ウクライナ出身で、長崎県壱岐市で避難民の受け入れや入国後のサポートに取り組む小野ヤーナさん(40)と一馬さん(36)夫婦の講演会が、兵庫県佐用町佐用のコワーキングスペース「コバコ」であった。ウクライナ東部出身のヤーナさんはロシアによる軍事侵攻を「いまだに信じられない」と語り、「報道が少なくなっても戦争は現在進行形で続いていることを忘れないでほしい」と訴えた。(勝浦美香)
「保健福祉文化南光基金」(佐用町上三河)の主催。基金の設立者で長崎県でも活動する新庄文明さんが小野さん夫婦を招待した。
2人は九州の大学で出会い、卒業後に結婚。その後壱岐市に移住し、旧ソ連諸国の障害者支援などに取り組んできた。ヤーナさんはウクライナ東部のハリコフ出身で、近接するロシアやベラルーシにも親戚や友人がいるという。「親近感すら持っていたロシアがまさか攻めてくるなんて。いまだに何が起こっているのか信じられず苦しい」と打ち明けた。

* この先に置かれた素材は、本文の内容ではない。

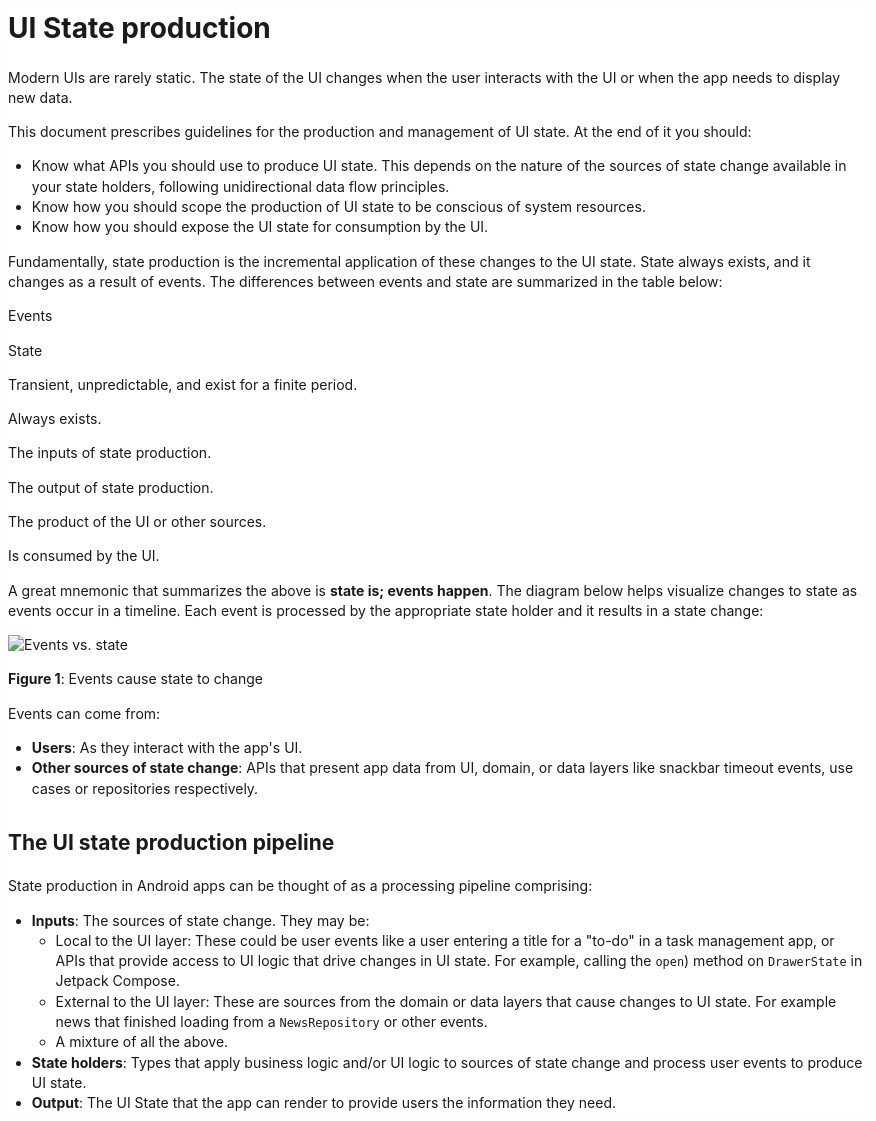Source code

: # UI State production

Modern UIs are rarely static. The state of the UI changes when the user interacts with the UI or when the app needs to display new data.

This document prescribes guidelines for the production and management of UI state. At the end of it you should:

*   Know what APIs you should use to produce UI state. This depends on the nature of the sources of state change available in your state holders, following unidirectional data flow principles.
*   Know how you should scope the production of UI state to be conscious of system resources.
*   Know how you should expose the UI state for consumption by the UI.

Fundamentally, state production is the incremental application of these changes to the UI state. State always exists, and it changes as a result of events. The differences between events and state are summarized in the table below:

Events

State

Transient, unpredictable, and exist for a finite period.

Always exists.

The inputs of state production.

The output of state production.

The product of the UI or other sources.

Is consumed by the UI.

A great mnemonic that summarizes the above is **state is; events happen**. The diagram below helps visualize changes to state as events occur in a timeline. Each event is processed by the appropriate state holder and it results in a state change:

![Events vs. state](https://developer.android.com/static/images/topic/architecture/ui-layer/events-vs-state.png)

**Figure 1**: Events cause state to change

Events can come from:

*   **Users**: As they interact with the app's UI.
*   **Other sources of state change**: APIs that present app data from UI, domain, or data layers like snackbar timeout events, use cases or repositories respectively.

The UI state production pipeline
--------------------------------

State production in Android apps can be thought of as a processing pipeline comprising:

*   **Inputs**: The sources of state change. They may be:
    *   Local to the UI layer: These could be user events like a user entering a title for a "to-do" in a task management app, or APIs that provide access to UI logic that drive changes in UI state. For example, calling the `open`) method on `DrawerState` in Jetpack Compose.
    *   External to the UI layer: These are sources from the domain or data layers that cause changes to UI state. For example news that finished loading from a `NewsRepository` or other events.
    *   A mixture of all the above.
*   **State holders**: Types that apply business logic and/or UI logic to sources of state change and process user events to produce UI state.
*   **Output**: The UI State that the app can render to provide users the information they need.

一馬さんは、侵攻開始後から現在までのウクライナの状況について、現地とのやり取りから知り得た情報を基に説明。食料配給の列に並んでいた市民らが銃撃を受けたと語り、「列に並んでいた人はただ飢えて食料を求めていただけ。戦争では、そんな人たちが突然日常を奪われてしまう」とやるせない気持ちをあらわにした。
夫婦は現在、通常のルートでは支援が届きにくいウクライナ東部の友人らに直接連絡を取って物資を送ったり、日本への避難民受け入れをサポートしたりしている。一馬さんは日本での身元保証人となり既に30人超のウクライナ人を九州へ避難させており、ヤーナさんは避難民向けにオンラインで日本語教室を開くなどアフターフォローにも忙しいという。
2人は「戦争は政府が解決する問題なので、私たちにはどうすることもできない」と悲しい表情を見せながらも「1人でも多くのウクライナ人が安心して朝を迎えられるよう支援を続けていく」と力を込めた。「侵攻開始から半年が過ぎ、報道も減っているが、日本の皆さんにはどうかこの問題に関心を持ち続けてほしい」と呼びかけた。